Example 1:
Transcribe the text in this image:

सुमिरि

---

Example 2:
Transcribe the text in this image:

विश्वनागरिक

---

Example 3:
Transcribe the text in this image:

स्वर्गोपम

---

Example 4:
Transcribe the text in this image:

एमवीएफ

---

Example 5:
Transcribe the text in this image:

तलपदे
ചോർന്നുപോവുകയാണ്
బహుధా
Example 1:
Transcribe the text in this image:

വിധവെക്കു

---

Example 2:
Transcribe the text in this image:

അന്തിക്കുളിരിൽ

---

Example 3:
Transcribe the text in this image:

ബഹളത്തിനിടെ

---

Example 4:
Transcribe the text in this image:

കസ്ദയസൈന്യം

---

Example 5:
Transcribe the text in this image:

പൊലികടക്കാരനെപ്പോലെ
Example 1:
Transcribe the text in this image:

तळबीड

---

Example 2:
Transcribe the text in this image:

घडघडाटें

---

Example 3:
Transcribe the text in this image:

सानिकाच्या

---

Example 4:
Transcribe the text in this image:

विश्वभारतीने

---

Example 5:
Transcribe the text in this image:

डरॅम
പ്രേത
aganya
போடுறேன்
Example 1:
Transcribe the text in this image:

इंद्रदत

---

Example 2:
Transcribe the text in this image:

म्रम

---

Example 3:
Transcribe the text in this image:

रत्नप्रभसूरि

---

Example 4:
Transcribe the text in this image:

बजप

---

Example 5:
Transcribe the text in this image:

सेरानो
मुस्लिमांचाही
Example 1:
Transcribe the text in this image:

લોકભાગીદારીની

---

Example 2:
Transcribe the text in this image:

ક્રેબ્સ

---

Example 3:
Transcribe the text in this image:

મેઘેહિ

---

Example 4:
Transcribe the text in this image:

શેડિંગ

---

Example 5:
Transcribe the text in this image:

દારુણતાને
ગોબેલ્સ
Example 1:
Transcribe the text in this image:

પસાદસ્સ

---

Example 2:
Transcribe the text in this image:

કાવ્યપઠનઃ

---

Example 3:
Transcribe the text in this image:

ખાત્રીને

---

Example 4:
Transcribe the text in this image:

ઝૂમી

::::

▸ Exercise aim
Return the data above in full, keeping each line exactly as it stands.

▸ Solution to the exercise
Example 1:
Transcribe the text in this image:

सुमिरि

---

Example 2:
Transcribe the text in this image:

विश्वनागरिक

---

Example 3:
Transcribe the text in this image:

स्वर्गोपम

---

Example 4:
Transcribe the text in this image:

एमवीएफ

---

Example 5:
Transcribe the text in this image:

तलपदे
ചോർന്നുപോവുകയാണ്
బహుధా
Example 1:
Transcribe the text in this image:

വിധവെക്കു

---

Example 2:
Transcribe the text in this image:

അന്തിക്കുളിരിൽ

---

Example 3:
Transcribe the text in this image:

ബഹളത്തിനിടെ

---

Example 4:
Transcribe the text in this image:

കസ്ദയസൈന്യം

---

Example 5:
Transcribe the text in this image:

പൊലികടക്കാരനെപ്പോലെ
Example 1:
Transcribe the text in this image:

तळबीड

---

Example 2:
Transcribe the text in this image:

घडघडाटें

---

Example 3:
Transcribe the text in this image:

सानिकाच्या

---

Example 4:
Transcribe the text in this image:

विश्वभारतीने

---

Example 5:
Transcribe the text in this image:

डरॅम
പ്രേത
aganya
போடுறேன்
Example 1:
Transcribe the text in this image:

इंद्रदत

---

Example 2:
Transcribe the text in this image:

म्रम

---

Example 3:
Transcribe the text in this image:

रत्नप्रभसूरि

---

Example 4:
Transcribe the text in this image:

बजप

---

Example 5:
Transcribe the text in this image:

सेरानो
मुस्लिमांचाही
Example 1:
Transcribe the text in this image:

લોકભાગીદારીની

---

Example 2:
Transcribe the text in this image:

ક્રેબ્સ

---

Example 3:
Transcribe the text in this image:

મેઘેહિ

---

Example 4:
Transcribe the text in this image:

શેડિંગ

---

Example 5:
Transcribe the text in this image:

દારુણતાને
ગોબેલ્સ
Example 1:
Transcribe the text in this image:

પસાદસ્સ

---

Example 2:
Transcribe the text in this image:

કાવ્યપઠનઃ

---

Example 3:
Transcribe the text in this image:

ખાત્રીને

---

Example 4:
Transcribe the text in this image:

ઝૂમી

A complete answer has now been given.